TEXT

His daughter Margita Alfvén became a film star in the silent era. His nephew Hannes Alfvén received the 1970 Nobel Prize in Physics.

==List of musical works==
When Hugo Alfvén died, his musical archive was handed over to the University of Uppsala and Jan Olof Rudén was then responsible for filing Alfvén's music, trying to create order in the chaos of a total of 214 works. The works of the composer were officially filed and opus numbered to a total of 54 musical compositions. Alfvén's works were filed according to a Rudén number along with a catalog for an opus number. Rudén has thereby attempted to classify based on other data. There still exist documents to which neither date nor Opus/Rudén number has been accorded.

In the following works below, it may be that some opus numbers contain more than one title. Opus number 48 was never used or at least recovered.

===Orchestral===
- Opus 7 | Rudén 24: Symphony No. 1 in F minor (Composed in 1897)

ENTRIES PROVIDED
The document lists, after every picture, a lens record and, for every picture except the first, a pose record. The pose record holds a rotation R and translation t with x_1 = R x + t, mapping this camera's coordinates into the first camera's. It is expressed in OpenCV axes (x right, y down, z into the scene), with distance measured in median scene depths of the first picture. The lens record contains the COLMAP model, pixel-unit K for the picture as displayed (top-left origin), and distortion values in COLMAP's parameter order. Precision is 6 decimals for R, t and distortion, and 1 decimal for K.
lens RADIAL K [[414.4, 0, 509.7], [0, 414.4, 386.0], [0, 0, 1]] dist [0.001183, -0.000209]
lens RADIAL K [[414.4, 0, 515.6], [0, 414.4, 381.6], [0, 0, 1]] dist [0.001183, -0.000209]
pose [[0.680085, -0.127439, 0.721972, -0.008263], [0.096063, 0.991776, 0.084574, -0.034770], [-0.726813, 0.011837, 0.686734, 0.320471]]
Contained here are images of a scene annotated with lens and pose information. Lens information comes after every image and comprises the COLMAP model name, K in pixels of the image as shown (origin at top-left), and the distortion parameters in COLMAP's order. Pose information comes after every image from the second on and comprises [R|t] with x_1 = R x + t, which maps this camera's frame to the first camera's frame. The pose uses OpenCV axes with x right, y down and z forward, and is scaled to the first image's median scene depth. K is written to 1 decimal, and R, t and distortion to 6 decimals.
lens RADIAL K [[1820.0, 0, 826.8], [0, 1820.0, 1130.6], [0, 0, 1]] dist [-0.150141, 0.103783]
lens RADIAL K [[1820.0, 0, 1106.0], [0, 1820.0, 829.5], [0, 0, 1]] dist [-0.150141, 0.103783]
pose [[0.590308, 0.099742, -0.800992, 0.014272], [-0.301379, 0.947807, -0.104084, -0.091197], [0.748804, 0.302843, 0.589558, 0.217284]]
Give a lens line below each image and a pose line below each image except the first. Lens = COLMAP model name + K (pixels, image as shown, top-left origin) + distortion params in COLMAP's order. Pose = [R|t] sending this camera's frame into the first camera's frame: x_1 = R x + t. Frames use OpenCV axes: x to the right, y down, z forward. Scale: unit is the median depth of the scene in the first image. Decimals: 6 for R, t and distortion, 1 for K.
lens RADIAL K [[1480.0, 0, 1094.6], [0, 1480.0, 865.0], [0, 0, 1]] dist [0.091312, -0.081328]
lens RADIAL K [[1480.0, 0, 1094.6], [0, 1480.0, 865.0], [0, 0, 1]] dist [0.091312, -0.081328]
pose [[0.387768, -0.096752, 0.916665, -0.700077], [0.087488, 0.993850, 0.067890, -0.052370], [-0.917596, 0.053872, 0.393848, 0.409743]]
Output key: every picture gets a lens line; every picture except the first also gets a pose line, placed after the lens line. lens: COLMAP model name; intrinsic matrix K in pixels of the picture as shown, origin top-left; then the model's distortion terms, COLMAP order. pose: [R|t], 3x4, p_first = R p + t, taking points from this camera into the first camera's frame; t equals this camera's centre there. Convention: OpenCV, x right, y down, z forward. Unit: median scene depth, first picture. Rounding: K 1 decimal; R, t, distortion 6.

TASK STATEMENT
Update the text on Hugo Alfvén by giving it again from "His daughter Margita" up to and including "at least recovered.", with "University of Uppsala" replaced by "Uppsala University".

SOLUTION
His daughter Margita Alfvén became a film star in the silent era. His nephew Hannes Alfvén received the 1970 Nobel Prize in Physics.

==List of musical works==
When Hugo Alfvén died, his musical archive was handed over to the Uppsala University and Jan Olof Rudén was then responsible for filing Alfvén's music, trying to create order in the chaos of a total of 214 works. The works of the composer were officially filed and opus numbered to a total of 54 musical compositions. Alfvén's works were filed according to a Rudén number along with a catalog for an opus number. Rudén has thereby attempted to classify based on other data. There still exist documents to which neither date nor Opus/Rudén number has been accorded.

In the following works below, it may be that some opus numbers contain more than one title. Opus number 48 was never used or at least recovered.